Page excerpt:

________________________

I'll Try Anything Once: Ziplining Through the Redwoods

Why do all of my adrenaline rushes come with life lessons?

Aug 31, 2011 at 1:00pm | Leave a comment

When I get nervous, I talk. Even worse, I make inappropriate jokes. Force me to attend a work happy hour, and I’ll “break the ice” by bringing up anal sex. Immobilize me on a stretcher with a fractured spine and tell me it’ll hurt to be on my back for a while, and I’ll groan an innuendo-laden apology to my boyfriend.

So it should be no surprise that when I went ziplining through one of the highest canopy tours ever created this weekend (you know, the one we missed last month), I immediately resorted to a combination of incessant chatter peppered with base humor. You know, since I’m TERRIFIED OF HEIGHTS.

Two minutes into the training, after announcing that we’d be zipping between teeny tiny platforms attached to redwoods 200 feet in the air, someone came to help me with my harness.

“And now you just pull it up and around…’

“MY VAGINA!”

“Right…”

image

Within five minutes, it was clear to everyone in the group, including me, that I was going to be the “annoying person” on the tour. Because, not only do I get chatty and inappropriate when I get nervous, I get very, very inquisitive. I want to understand how everything works and exactly what’s happening at all times.

“How are the zipline cables bolted to the trees?”
(The cable is actually wrapped around the tree and bolted to itself. Four times.)

“How high up are we?” (At every platform.)
(Anywhere from 80 to 300 feet.)

“Why is this platform swaying so much?”
(Because you’re in a 200-foot Redwood.)

“Has anyone ever fallen off of the platform?”
(Yes, but you’re always clipped in so you don’t fall far.)

“What’s this bag for?”
(Ropes to lower people down if they freak out.)

“Do you have to lower a lot of people down?”
(A few.)
(DON’T WORRY. I WON’T MAKE YOU LOWER ME DOWN.)

“How long was your training?”
(Two intense weeks. In the rain.)

“How many people dropped out?”
(Three girls.)

“WHY?!”
(No answer.)

“How fast do we go?”
(Up to 25 mph.)

“Do Coastal Redwoods grow anywhere else?”
(Yes, the 300 foot trees can be found as far north as Oregon. They need to be within 40 miles of the coast because they require around 500 quarts of water a day, but they can absorb the water through their bark and needles and get up to 40 percent of their water from fog.)

“Am I ready?”
(Yes.)

image

"You sure?"
(Yes.) 

“Should I go now?”
(Yes.)

“Is he ready for me?”
(Yes.)

“So you want me to go now?”
(Yes.)
(Okay. Okay. OKOKOKOKOKOKOKOKOK.)

“Shit. Did I just knee you in the balls?”
(A little.)

“Do you guys wear cups?”
(Athletic cups? No.)
(You should.)

________________________

Task requirements:
1/ According to the ziplining post above, how fast do riders travel on the lines?
2/ Please write what comes next in the ziplining post above, starting after its last line.

________________________

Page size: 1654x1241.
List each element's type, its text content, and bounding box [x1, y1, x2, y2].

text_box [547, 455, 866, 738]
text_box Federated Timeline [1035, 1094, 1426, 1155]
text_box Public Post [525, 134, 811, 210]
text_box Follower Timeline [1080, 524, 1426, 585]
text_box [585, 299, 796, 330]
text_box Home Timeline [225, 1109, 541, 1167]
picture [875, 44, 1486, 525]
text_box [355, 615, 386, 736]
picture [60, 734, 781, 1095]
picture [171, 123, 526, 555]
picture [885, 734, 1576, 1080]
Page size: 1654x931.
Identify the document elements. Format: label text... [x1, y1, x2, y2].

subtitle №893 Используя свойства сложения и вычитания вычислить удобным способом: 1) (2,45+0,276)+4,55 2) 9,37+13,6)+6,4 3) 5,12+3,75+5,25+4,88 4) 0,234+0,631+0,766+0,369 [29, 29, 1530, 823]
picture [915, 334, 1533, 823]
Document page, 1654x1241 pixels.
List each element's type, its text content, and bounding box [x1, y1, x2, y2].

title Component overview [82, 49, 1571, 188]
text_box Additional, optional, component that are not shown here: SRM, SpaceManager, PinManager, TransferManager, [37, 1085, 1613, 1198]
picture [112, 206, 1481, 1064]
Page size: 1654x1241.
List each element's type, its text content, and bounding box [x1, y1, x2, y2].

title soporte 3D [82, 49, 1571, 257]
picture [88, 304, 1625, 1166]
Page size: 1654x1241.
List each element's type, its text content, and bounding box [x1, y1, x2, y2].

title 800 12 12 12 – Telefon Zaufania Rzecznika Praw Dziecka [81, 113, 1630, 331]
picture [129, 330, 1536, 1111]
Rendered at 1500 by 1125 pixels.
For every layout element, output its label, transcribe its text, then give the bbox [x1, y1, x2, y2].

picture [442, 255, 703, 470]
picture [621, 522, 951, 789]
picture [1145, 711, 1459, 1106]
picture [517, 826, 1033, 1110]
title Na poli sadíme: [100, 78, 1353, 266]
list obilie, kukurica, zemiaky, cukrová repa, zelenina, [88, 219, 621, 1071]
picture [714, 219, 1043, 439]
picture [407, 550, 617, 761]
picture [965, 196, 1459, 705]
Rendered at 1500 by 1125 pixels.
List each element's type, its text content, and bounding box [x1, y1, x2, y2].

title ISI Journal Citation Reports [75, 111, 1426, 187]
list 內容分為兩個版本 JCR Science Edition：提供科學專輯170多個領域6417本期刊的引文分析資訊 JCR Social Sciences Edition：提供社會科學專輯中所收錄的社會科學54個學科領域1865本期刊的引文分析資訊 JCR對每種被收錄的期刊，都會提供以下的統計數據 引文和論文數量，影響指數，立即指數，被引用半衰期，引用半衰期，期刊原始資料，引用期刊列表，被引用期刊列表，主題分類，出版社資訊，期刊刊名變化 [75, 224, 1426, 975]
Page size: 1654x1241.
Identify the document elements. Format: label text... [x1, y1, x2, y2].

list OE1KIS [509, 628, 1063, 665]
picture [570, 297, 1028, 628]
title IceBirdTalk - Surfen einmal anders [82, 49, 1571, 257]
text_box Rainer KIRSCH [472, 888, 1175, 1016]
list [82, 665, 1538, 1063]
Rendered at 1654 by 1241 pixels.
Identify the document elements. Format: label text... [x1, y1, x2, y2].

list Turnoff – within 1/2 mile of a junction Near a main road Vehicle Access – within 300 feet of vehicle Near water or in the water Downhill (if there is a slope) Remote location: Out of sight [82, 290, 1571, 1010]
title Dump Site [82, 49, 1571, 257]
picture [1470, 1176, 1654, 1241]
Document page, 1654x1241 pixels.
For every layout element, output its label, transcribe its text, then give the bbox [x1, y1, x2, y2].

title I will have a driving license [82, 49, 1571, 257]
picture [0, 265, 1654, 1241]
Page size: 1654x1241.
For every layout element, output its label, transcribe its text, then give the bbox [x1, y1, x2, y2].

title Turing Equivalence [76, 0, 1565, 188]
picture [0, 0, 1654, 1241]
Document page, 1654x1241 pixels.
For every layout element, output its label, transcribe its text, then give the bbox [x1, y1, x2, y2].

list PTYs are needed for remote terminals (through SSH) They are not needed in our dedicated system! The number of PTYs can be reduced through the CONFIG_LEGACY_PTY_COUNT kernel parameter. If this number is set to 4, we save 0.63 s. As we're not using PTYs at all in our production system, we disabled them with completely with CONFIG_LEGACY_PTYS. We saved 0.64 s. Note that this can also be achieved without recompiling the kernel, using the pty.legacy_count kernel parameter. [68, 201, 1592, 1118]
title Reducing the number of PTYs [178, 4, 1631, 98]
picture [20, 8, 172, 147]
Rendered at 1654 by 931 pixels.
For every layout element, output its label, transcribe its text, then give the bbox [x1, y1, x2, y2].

________________________

Expected outputs:
1/ Up to 25 mph.

2/
image

To be honest, once you jump off of the platform and are flying through the air, all of the fear goes away. It’s just a moderate adrenaline rush with a completely gorgeous view. The only thing that’s a little nerve-wracking is that you’re responsible for placing your (gloved) hand on the zipline in order to slow yourself down as you approach the platform. I didn’t take in too much of the view for fear I’d miss the guide’s signal. He’s there to help you land, which is also how I kind of sort of put my knee into his testicles. Gently. I hope.

Also, as the guides explained, using your gloved hand to slow yourself down can be somewhat painful. “The more friction there is, the hotter it gets.”

“THAT’S WHAT SHE SAID.”

Basically, I have Tourette’s.

Seven ziplines, two sky bridges and one majestic spiral staircase high up in a tree later, the tour was almost over.

“Now you just have to rappel 80 feet to the forest floor.”

“Excuse me?”

“It’s super easy. You just swing your leg out and around…”

“I already told you I can’t hear directions when my adrenaline is flowing.” (Seriously. WHAT is wrong with me?)

The guides were right though (AGAIN). Once I convinced myself to leave the platform, I could have hung out on that line for days.

image

Finally, when my feet were firmly planted on the soil, Campfriend turned to me and asked, “Did you have fun?”

“Yeah,” I nodded. “It was cool. I mean, I thought it was going to be a lot scarier than it was…”

He just laughed and shook his head.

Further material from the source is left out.